Fact check: Students can read text versions of current articles from more than 500 U.S. newspapers – including The New York Times, The Wall Street Journal and The Washington Post – and more than 800 international papers through GW Libraries’ newspaper databases.
George Glass and Georgie Britcher
Both Sen. Glass, U-at-Large and a junior, and Britcher, an SA senior policy adviser and a sophomore, have called on the University to give students unlimited free access to the Metro through WMATA’s U-Pass program.
Fact check: Students have advocated for U-Pass since 2016 when almost three-quarters of students voted to approve the pass on that year’s SA election ballot. But negotiations over the policy between GW and WMATA have fallen through because each side refuses to budge on key points.
The University has made clear that the pass will be paid for by a $260 fee tacked onto tuition bills, which it said in 2016 is neither “feasible” nor “fair.” Administrators have instead tossed ideas around for an opt-in system of which interested students could take advantage.
But WMATA officials have held firm on keeping the program mandatory for all students at schools that adopt the pass, adding that an opt-in or opt-out system may render the program unprofitable.
The UPass’s full cost is equivalent to 130 regular off-peak rides from Foggy Bottom to any other station in the District and about 115 peak-fare rides.
Howard Brookins
Brookins, an undergraduate-at-large SA senator and a junior, has pushed for a student-run food cooperative near freshman residence halls on F Street like Thurston Hall, citing a report that calls those areas a food desert.
Fact check: The report considers any place a food desert if it is located more than half a mile from the nearest full-service grocery store, the household median income is less than $48,475 and more than 40 percent of households lack access to a vehicle. The researchers cite Census data, which finds that students living in residence halls have a median income of $0 to $20,000, but that figure is misleading – the median family income of students is roughly $180,000 as of 2017.

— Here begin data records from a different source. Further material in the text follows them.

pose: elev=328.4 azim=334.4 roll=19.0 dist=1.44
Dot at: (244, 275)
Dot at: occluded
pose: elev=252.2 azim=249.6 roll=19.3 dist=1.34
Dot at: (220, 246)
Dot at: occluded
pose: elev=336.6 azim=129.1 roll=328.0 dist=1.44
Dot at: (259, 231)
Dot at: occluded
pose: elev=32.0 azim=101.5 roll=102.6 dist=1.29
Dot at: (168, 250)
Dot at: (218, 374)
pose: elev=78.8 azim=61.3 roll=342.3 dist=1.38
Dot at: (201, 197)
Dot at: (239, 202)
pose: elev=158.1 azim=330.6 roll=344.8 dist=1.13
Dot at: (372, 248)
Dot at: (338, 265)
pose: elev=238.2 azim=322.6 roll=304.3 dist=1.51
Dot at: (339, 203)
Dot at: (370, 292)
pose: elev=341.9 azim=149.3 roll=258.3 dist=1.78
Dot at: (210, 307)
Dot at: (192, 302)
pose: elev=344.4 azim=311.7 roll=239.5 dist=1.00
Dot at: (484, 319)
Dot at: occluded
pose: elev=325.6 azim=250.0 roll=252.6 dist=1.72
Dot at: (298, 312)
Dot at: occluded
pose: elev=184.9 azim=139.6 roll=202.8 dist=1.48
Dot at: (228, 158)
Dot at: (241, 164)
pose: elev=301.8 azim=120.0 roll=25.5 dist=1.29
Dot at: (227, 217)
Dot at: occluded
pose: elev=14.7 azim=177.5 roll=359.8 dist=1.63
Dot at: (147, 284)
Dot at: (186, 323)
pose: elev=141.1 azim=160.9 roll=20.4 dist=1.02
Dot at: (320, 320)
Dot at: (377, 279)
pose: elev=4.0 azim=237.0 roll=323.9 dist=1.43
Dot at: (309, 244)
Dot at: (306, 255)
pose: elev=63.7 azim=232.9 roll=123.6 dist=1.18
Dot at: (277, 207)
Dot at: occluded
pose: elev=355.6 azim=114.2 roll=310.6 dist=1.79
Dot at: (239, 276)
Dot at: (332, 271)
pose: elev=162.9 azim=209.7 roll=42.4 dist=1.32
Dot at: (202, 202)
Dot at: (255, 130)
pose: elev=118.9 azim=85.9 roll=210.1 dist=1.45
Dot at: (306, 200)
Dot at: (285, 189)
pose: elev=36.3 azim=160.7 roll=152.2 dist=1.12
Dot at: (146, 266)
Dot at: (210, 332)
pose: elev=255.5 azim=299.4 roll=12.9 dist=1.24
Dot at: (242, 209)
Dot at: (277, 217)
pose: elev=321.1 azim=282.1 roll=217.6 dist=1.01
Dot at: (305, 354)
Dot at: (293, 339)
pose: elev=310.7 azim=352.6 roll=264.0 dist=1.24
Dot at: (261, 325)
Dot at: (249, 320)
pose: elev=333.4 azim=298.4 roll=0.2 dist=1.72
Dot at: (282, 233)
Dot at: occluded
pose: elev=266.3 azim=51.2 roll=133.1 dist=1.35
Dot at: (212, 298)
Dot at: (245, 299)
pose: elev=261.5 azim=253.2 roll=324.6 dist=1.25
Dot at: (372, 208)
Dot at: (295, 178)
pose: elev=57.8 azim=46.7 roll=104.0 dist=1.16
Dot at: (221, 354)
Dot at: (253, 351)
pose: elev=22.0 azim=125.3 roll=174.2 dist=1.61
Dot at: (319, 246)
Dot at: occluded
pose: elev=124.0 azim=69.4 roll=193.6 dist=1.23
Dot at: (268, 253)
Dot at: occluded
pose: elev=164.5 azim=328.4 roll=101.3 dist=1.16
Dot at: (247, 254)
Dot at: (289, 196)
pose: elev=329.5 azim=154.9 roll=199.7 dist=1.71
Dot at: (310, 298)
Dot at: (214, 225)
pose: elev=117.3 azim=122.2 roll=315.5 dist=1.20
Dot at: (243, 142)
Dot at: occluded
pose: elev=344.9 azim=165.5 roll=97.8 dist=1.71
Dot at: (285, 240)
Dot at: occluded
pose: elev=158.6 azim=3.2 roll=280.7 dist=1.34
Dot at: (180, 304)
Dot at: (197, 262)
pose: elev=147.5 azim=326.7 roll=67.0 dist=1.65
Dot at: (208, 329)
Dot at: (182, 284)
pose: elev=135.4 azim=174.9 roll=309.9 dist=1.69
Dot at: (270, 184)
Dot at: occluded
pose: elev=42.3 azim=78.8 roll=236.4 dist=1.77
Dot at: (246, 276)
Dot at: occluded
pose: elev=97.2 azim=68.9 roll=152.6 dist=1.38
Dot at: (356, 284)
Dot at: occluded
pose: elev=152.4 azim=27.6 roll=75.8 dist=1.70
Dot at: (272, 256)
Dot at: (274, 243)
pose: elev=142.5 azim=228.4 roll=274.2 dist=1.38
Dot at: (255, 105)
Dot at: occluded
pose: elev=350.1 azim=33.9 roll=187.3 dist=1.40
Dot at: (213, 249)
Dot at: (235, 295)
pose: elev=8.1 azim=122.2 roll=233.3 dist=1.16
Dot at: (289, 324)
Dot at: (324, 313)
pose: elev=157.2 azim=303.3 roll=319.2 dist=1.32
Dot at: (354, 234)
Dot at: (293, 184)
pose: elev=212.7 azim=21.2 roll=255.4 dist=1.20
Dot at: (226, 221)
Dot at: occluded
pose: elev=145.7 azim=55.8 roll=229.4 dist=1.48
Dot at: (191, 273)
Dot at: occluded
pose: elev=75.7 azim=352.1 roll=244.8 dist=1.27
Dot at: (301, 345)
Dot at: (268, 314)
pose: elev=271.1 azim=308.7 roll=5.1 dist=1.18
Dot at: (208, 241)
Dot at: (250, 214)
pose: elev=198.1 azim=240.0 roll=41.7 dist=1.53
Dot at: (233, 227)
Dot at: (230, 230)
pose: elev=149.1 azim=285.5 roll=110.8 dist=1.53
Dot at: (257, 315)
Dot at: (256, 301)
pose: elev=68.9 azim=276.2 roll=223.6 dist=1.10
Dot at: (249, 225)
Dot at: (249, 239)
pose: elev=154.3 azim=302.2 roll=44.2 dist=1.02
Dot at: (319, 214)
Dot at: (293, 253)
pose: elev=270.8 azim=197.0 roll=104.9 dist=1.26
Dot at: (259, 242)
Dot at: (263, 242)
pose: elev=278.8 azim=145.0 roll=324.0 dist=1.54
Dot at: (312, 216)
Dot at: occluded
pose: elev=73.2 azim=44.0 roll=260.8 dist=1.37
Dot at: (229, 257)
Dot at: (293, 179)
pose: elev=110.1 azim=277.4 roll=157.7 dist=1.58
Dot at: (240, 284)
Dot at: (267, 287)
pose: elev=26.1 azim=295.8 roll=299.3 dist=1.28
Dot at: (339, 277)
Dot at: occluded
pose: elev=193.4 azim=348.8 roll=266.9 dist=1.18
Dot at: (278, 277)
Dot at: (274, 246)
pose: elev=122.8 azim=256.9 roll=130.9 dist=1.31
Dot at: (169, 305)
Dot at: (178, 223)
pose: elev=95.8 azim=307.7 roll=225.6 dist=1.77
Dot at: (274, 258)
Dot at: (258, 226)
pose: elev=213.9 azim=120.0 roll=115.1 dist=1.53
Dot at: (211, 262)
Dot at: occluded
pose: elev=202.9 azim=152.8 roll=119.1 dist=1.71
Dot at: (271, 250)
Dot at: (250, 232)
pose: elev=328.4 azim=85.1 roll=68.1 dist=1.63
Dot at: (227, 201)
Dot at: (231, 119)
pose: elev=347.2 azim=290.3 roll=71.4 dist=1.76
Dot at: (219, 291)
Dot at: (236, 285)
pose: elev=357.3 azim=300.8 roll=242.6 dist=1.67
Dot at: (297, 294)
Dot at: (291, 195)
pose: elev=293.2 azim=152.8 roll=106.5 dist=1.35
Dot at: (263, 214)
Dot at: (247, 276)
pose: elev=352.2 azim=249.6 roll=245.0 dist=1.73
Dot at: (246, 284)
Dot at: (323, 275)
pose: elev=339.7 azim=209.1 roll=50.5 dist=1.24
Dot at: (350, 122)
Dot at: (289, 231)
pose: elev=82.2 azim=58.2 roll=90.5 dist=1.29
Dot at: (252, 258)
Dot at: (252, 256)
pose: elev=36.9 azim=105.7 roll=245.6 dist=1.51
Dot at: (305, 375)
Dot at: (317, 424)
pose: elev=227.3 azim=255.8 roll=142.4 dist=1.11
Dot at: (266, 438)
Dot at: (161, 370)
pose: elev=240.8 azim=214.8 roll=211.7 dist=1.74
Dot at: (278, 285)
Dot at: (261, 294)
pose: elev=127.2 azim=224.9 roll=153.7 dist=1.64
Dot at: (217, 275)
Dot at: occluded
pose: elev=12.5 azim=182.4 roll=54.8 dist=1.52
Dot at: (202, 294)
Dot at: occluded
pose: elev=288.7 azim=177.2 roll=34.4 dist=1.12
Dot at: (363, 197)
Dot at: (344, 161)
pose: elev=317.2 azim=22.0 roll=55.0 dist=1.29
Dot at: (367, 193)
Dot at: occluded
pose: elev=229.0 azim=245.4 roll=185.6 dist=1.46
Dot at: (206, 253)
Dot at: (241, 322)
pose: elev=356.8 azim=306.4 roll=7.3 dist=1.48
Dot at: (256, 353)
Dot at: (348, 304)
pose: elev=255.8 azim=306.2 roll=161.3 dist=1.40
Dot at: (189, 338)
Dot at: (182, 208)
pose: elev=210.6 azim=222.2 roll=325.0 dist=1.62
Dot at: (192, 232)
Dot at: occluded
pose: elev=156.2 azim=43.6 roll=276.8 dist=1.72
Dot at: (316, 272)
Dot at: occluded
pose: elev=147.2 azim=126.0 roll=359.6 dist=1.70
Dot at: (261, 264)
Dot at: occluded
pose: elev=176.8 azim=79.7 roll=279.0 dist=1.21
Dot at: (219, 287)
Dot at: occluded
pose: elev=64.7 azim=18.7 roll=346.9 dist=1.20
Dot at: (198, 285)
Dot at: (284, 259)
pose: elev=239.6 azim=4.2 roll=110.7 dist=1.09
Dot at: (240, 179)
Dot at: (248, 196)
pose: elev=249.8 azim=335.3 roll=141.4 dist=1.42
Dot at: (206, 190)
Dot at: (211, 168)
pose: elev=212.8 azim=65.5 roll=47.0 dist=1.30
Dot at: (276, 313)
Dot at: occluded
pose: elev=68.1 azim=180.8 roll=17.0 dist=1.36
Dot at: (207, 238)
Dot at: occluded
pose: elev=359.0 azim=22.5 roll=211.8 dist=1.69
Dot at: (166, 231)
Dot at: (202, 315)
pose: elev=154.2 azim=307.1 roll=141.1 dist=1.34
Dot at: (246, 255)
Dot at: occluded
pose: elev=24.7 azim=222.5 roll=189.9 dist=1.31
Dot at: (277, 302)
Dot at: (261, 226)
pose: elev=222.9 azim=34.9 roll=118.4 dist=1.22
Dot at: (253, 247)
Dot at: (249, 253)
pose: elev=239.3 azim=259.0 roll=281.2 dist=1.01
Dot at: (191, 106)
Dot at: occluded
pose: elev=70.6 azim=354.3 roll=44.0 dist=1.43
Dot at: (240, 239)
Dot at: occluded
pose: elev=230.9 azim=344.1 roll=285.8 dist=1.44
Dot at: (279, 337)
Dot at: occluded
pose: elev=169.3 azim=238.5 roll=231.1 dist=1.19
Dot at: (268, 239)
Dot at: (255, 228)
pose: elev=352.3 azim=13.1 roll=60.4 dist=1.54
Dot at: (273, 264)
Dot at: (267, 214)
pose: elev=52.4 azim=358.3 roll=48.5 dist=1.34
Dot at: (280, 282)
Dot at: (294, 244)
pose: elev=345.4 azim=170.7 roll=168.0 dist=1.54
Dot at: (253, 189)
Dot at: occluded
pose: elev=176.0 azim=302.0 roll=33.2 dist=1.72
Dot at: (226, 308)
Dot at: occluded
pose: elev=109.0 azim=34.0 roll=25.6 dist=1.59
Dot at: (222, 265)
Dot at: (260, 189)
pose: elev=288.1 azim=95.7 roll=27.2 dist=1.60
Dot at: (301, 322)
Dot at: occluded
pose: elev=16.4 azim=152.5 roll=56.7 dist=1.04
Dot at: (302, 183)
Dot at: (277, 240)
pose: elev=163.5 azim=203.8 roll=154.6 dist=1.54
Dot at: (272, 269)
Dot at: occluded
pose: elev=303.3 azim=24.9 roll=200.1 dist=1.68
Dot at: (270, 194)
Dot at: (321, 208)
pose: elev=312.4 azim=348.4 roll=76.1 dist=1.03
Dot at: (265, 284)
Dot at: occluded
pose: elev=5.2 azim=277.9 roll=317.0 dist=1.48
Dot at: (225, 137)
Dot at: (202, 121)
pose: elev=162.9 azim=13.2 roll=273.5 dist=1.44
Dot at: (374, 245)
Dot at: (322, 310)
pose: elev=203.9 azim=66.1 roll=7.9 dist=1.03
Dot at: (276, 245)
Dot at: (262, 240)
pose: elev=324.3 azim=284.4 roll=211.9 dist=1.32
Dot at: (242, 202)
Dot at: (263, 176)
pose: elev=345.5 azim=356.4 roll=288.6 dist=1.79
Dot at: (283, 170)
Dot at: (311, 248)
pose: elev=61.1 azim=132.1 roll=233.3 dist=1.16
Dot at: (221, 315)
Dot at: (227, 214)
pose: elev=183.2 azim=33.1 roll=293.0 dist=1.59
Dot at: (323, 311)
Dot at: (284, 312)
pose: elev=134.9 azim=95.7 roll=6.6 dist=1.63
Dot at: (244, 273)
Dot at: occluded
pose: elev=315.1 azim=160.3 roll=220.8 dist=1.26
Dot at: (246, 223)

Candidates for executive vice president
Andy Liaupsin
One of Liaupsin’s signature platform points is to abolish GWPD and hire Student Access Monitors – students currently charged with monitoring tap access to residence halls – to patrol campus at night, leaving “serious” security threats to the Metropolitan Police Department.
Fact check: Student workers have expressed reluctance about taking on roles formerly held by GWPD. Last year, officials revamped RA responsibilities to include nightly patrols of residence halls – a task typically assigned to GWPD officers – which some RAs said could hurt their relationships with residents.
Liaupsin’s proposal calls for expanding the number of SAMs employed at the University to replace GWPD. But officials have already struggled to hire enough SAMs to ensure all residence halls are monitored at all times – a Hatchet analysis in fall 2018 found that some halls lacked the presence of a SAM more than 95 percent of the time.
Brandon Hill
Hill, CCAS-U and a sophomore, has advocated for a scholarship for students who retake a course through the first-year forgiveness program to ensure students in need do not bear a financial burden for retaking the class.
Fact check: Full-time students who repeat a course in accordance with the policy and remain below the 18-credit cap – or 19-credit cap, for students in the School of Engineering and Applied Science – do not incur any additional cost for taking advantage of the freshman forgiveness policy. Hill’s scholarship would apply only to part-time undergraduate students – about 10 percent of the student population – seeking degrees.